=== WORK ITEM ===
The expected result is a verbatim repetition of the lines from the start of the entries through the line containing "This License will", with the pictures removed.

=== RECORD EXTRACTS ===
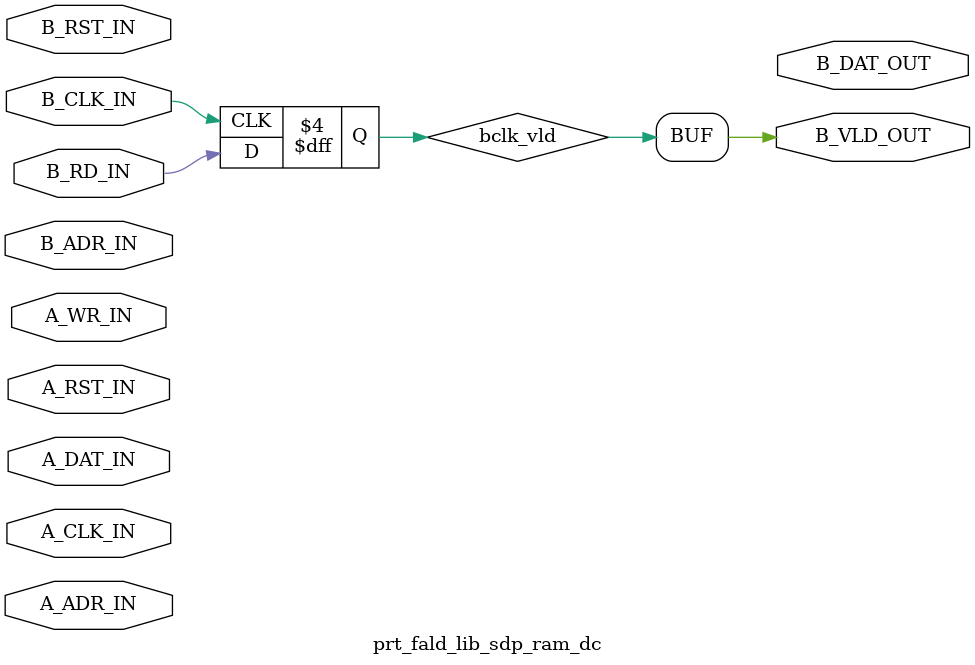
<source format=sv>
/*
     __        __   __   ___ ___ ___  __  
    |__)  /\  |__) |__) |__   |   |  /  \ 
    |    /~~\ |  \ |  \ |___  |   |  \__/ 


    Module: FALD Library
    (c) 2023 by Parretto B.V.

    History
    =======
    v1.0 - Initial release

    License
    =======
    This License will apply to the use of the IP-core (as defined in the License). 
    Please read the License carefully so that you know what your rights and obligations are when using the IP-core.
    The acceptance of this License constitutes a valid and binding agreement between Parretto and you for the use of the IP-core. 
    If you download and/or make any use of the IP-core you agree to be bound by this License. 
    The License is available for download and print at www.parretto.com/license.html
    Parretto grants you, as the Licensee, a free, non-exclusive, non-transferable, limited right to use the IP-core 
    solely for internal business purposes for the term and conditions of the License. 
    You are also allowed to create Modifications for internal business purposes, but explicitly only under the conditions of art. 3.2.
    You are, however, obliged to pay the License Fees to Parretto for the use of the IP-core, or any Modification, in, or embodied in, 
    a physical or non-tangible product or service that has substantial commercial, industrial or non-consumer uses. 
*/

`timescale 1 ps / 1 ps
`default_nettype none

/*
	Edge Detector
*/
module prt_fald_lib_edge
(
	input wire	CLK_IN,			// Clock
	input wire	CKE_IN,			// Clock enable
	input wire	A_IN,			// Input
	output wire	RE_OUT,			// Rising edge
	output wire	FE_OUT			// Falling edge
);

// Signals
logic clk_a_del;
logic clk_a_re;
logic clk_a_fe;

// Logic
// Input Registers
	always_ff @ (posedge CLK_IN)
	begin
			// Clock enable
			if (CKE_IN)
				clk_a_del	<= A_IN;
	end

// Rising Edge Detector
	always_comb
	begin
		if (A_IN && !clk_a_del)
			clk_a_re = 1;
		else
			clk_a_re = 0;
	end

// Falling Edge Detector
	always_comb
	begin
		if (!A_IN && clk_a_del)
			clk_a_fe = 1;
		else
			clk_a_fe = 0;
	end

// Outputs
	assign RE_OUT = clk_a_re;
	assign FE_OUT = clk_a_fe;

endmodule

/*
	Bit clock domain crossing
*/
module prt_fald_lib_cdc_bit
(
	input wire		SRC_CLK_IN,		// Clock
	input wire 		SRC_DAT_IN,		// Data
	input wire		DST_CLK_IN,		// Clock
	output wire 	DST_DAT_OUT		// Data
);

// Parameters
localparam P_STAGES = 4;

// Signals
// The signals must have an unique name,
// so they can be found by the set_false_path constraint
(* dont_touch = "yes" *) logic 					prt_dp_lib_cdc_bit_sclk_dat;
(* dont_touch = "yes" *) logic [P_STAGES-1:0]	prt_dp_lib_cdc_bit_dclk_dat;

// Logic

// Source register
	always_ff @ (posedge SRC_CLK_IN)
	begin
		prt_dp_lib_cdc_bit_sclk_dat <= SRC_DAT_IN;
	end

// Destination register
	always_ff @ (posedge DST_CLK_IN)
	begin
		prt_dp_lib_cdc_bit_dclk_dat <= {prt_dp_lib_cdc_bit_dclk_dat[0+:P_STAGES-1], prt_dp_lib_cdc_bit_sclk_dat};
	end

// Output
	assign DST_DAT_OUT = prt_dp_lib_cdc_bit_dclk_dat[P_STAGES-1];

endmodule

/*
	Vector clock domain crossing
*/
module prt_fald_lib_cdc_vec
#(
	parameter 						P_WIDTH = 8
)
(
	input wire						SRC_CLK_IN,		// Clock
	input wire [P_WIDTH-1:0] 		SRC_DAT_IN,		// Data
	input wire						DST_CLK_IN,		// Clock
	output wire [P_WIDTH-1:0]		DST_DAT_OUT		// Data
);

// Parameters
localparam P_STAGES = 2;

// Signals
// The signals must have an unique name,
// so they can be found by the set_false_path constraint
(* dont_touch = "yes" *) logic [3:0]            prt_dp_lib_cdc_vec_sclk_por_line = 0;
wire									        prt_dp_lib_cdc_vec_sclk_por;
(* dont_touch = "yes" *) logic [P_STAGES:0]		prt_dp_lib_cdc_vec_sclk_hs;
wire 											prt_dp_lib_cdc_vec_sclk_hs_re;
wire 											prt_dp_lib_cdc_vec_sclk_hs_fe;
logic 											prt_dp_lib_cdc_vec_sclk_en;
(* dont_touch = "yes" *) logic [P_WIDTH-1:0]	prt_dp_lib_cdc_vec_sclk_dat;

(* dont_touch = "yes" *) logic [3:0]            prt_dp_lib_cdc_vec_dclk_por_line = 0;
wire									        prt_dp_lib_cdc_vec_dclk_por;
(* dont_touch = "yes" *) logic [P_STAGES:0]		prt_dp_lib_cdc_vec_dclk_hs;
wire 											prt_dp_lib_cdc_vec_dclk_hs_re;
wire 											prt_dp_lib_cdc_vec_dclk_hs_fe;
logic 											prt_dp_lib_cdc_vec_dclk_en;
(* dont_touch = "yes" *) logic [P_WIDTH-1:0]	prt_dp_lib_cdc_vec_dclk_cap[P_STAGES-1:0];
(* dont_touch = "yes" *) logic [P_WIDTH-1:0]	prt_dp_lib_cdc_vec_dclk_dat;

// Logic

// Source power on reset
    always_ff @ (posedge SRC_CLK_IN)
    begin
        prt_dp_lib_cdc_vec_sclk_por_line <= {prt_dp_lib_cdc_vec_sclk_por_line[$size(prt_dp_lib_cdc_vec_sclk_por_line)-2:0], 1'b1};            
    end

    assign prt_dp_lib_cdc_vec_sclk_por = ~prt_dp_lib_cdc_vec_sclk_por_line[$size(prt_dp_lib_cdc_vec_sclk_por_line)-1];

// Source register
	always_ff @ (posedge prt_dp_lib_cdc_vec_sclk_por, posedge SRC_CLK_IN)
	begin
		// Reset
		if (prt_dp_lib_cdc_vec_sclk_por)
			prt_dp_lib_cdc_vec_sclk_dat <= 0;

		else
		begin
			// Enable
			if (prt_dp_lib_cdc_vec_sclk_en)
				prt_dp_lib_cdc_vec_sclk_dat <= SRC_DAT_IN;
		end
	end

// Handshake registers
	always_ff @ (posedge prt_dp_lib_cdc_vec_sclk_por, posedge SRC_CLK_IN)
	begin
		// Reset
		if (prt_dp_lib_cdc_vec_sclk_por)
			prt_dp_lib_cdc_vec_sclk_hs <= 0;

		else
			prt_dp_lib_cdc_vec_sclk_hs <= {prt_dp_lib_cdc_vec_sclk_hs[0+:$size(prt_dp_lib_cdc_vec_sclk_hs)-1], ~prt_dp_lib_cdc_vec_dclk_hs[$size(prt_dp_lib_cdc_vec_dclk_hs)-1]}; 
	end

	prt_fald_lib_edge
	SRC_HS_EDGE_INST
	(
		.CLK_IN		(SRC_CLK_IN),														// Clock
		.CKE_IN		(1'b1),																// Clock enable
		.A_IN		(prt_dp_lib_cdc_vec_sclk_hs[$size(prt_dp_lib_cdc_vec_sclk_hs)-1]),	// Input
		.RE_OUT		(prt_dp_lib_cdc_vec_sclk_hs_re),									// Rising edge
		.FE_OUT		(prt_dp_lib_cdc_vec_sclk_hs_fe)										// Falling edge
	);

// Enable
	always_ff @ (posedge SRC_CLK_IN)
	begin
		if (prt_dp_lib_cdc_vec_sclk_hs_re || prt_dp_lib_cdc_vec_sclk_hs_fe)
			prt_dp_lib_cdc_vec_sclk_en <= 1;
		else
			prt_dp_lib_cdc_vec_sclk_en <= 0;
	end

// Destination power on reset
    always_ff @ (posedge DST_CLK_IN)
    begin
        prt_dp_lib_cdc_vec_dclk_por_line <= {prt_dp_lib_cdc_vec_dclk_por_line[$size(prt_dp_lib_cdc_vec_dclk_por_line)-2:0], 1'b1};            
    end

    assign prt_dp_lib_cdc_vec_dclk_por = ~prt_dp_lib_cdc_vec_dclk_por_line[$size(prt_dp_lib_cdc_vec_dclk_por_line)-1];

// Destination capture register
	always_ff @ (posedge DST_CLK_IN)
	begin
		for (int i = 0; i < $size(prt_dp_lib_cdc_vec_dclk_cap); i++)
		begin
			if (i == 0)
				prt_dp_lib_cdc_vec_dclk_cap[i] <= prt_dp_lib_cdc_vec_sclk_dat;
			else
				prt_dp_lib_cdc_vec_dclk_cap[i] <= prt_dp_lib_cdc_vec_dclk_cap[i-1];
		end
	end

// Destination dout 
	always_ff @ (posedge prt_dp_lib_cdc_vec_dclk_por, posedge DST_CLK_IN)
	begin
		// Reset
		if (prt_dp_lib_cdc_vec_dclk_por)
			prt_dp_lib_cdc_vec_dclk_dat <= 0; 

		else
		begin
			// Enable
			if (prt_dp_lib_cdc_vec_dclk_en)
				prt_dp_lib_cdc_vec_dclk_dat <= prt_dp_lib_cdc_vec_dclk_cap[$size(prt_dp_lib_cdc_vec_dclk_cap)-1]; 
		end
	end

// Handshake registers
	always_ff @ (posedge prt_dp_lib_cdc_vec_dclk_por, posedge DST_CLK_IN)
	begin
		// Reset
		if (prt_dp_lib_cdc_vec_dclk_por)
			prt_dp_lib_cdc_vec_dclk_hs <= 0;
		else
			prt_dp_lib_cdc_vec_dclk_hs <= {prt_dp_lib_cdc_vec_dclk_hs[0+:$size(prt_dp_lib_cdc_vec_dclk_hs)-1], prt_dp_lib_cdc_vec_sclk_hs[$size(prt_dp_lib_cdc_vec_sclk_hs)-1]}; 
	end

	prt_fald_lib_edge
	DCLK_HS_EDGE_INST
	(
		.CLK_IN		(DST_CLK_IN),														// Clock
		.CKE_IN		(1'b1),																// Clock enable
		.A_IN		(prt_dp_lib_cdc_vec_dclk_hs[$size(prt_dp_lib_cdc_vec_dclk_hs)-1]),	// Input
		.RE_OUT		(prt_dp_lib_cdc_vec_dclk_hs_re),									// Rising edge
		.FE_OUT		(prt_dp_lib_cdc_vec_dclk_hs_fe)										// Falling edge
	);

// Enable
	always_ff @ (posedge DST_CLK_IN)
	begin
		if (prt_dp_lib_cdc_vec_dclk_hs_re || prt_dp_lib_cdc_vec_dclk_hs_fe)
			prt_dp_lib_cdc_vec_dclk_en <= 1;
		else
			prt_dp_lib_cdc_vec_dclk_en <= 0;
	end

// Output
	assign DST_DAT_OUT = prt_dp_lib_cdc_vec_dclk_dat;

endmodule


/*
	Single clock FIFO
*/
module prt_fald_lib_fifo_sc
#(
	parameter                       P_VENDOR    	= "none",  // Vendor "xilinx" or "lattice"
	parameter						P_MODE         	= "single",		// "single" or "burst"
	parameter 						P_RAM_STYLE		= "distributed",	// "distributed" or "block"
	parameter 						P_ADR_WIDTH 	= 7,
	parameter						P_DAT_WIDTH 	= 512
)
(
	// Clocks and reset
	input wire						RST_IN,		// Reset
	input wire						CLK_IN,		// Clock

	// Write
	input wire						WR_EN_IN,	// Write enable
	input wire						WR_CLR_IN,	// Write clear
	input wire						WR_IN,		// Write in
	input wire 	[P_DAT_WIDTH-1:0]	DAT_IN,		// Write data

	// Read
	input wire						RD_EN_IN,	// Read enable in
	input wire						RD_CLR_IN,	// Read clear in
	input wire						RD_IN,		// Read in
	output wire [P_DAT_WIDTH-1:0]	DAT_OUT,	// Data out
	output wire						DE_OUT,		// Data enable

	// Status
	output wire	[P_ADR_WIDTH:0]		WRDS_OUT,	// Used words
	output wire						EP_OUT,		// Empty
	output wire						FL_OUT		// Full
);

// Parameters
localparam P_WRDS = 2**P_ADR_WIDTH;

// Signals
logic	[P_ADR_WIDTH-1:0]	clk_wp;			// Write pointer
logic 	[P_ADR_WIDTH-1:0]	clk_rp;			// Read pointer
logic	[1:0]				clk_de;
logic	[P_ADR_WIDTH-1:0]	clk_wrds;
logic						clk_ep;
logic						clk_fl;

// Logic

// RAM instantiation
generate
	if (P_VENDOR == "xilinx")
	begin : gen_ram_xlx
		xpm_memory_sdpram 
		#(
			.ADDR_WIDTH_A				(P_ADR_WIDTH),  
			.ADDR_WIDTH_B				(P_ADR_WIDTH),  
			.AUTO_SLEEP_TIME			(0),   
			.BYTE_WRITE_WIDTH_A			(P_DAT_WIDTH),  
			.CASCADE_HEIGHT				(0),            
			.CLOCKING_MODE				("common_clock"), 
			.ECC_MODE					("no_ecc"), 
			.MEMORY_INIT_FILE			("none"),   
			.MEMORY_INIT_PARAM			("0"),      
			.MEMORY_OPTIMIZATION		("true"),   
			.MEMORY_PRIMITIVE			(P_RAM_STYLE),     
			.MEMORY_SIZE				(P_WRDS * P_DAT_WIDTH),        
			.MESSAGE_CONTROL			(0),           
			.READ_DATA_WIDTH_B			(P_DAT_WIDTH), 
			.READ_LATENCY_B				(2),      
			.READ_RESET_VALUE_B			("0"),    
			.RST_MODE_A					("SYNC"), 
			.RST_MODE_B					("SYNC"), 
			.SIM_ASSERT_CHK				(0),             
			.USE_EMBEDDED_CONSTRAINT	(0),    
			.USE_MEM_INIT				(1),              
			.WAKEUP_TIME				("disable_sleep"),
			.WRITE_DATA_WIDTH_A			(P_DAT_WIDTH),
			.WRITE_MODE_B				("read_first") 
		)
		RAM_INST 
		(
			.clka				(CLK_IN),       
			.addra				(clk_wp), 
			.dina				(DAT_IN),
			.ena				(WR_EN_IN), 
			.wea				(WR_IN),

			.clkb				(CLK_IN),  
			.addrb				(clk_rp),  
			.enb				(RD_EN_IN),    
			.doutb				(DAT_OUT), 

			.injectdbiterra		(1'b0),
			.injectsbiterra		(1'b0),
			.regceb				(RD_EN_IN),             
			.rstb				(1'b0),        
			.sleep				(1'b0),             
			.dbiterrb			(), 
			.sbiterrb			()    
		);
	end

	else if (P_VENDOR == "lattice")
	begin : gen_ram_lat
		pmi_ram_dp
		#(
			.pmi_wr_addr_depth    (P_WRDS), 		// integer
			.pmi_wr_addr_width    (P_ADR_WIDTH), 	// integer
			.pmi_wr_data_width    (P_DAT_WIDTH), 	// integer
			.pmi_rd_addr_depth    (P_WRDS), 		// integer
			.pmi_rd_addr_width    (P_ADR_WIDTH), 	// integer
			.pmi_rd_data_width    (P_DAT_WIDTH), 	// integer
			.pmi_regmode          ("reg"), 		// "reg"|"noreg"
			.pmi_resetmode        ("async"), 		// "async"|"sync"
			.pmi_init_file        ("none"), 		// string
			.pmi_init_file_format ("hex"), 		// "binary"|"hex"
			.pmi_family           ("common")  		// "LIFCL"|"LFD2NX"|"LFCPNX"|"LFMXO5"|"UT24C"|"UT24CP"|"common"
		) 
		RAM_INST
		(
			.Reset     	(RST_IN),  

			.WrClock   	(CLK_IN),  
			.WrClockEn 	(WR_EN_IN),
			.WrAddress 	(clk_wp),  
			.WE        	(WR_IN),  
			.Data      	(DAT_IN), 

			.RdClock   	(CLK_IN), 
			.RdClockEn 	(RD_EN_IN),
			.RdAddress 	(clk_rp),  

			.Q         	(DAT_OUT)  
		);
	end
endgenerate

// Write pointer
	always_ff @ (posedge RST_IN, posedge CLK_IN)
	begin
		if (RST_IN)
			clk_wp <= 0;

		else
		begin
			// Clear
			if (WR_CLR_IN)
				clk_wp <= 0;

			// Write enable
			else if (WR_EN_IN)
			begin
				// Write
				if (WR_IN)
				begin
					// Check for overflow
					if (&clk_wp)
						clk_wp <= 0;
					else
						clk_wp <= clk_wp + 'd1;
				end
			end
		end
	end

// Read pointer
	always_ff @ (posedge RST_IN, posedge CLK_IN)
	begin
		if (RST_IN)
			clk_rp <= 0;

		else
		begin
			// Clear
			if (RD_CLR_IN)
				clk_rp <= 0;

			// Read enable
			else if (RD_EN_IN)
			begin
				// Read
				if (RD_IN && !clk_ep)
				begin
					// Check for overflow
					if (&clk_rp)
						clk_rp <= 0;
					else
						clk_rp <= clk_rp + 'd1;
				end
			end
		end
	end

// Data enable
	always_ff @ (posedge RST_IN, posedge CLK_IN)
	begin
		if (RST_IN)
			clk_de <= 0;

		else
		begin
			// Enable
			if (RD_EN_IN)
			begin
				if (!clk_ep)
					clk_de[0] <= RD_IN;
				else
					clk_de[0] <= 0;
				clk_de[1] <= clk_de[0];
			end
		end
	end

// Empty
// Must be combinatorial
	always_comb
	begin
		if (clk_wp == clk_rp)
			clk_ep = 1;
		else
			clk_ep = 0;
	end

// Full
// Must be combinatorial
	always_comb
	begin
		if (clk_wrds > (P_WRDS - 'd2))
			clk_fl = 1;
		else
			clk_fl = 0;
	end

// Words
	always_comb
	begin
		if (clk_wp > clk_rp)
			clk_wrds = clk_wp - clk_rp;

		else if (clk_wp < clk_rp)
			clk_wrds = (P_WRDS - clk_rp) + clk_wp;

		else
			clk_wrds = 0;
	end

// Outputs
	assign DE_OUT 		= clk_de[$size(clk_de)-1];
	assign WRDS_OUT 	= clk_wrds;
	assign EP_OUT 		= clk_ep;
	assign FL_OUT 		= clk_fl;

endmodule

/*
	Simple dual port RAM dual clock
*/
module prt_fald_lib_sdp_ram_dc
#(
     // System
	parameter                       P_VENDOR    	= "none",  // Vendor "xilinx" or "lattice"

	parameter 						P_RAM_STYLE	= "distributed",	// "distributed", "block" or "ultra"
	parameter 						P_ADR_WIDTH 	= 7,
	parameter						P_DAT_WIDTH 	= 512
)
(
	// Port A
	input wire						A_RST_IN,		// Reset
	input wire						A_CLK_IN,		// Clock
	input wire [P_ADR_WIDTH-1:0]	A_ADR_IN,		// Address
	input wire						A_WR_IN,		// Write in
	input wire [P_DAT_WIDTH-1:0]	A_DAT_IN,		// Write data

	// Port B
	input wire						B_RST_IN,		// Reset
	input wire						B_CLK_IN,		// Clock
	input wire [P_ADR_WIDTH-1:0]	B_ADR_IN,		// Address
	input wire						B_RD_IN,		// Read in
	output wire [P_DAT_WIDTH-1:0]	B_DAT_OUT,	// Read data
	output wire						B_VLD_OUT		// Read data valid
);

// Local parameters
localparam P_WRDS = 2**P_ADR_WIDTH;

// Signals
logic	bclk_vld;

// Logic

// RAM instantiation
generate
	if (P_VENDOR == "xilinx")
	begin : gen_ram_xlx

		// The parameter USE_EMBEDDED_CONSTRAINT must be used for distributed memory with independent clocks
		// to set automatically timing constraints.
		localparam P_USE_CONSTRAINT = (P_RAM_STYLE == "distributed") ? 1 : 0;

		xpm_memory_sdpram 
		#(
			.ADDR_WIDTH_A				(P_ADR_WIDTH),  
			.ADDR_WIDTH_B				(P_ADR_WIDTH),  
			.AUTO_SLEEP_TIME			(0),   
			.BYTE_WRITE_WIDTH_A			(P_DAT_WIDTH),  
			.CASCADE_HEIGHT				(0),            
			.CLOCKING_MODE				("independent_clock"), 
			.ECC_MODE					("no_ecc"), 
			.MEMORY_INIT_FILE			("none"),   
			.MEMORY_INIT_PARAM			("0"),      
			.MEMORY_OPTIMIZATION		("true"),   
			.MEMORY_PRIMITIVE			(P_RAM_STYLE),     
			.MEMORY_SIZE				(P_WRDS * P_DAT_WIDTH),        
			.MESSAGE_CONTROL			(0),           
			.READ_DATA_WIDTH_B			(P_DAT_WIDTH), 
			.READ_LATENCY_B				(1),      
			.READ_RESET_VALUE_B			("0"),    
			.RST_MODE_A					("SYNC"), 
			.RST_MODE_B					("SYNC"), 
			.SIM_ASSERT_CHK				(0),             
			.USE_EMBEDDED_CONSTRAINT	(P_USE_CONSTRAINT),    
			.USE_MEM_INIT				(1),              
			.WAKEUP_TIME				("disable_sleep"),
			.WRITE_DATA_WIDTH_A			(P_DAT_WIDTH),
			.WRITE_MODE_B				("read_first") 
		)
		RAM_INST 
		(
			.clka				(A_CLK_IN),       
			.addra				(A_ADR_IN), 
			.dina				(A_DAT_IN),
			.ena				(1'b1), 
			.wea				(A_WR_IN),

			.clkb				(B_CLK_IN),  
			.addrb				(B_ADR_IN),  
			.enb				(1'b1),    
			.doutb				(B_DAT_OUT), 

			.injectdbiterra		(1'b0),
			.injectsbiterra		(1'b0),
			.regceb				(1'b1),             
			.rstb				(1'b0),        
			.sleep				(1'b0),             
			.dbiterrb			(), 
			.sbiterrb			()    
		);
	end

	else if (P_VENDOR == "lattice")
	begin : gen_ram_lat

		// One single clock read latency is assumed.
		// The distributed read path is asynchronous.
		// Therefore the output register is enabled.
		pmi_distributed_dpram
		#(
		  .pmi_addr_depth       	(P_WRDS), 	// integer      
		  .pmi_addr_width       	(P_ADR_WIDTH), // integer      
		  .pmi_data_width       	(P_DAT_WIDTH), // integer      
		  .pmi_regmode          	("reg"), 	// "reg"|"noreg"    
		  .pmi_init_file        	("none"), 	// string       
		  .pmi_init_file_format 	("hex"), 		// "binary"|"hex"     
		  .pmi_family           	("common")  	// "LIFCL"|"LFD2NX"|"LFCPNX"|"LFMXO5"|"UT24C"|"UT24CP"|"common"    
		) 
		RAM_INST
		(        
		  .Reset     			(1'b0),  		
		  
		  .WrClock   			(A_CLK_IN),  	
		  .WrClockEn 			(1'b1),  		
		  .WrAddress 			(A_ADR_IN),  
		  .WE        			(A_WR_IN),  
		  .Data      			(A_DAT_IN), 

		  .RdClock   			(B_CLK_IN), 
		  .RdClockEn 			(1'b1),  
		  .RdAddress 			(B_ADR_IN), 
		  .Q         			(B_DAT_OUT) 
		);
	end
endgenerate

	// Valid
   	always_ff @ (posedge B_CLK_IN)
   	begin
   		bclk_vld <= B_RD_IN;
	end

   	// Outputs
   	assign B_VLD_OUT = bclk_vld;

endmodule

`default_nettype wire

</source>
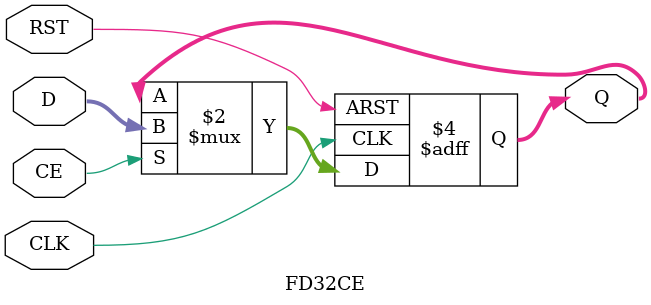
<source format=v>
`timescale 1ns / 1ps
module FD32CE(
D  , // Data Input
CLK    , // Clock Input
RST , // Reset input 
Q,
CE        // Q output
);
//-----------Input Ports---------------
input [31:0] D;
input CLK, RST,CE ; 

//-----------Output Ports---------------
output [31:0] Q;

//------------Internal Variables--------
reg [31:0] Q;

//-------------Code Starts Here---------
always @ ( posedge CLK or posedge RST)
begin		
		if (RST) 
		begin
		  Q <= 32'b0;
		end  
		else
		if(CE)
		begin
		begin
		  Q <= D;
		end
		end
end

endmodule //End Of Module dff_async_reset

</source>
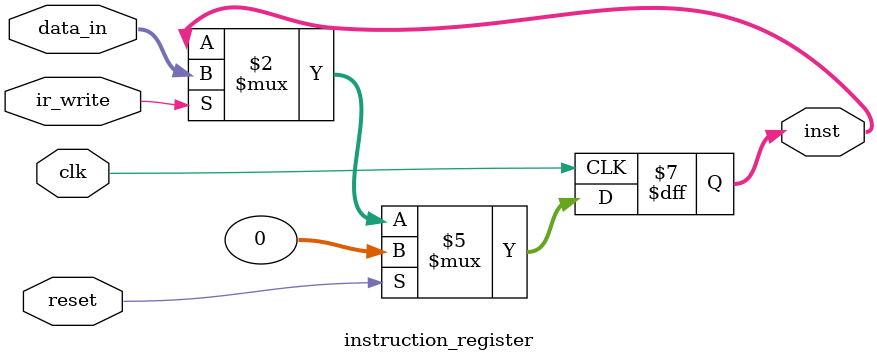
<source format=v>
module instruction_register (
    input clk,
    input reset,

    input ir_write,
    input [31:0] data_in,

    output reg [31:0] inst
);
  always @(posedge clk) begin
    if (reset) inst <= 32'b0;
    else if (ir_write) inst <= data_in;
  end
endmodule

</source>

=== ANSWER SECTION ===
<source format=sv>
/*
     __        __   __   ___ ___ ___  __  
    |__)  /\  |__) |__) |__   |   |  /  \ 
    |    /~~\ |  \ |  \ |___  |   |  \__/ 


    Module: FALD Library
    (c) 2023 by Parretto B.V.

    History
    =======
    v1.0 - Initial release

    License
    =======
    This License will apply to the use of the IP-core (as defined in the License). 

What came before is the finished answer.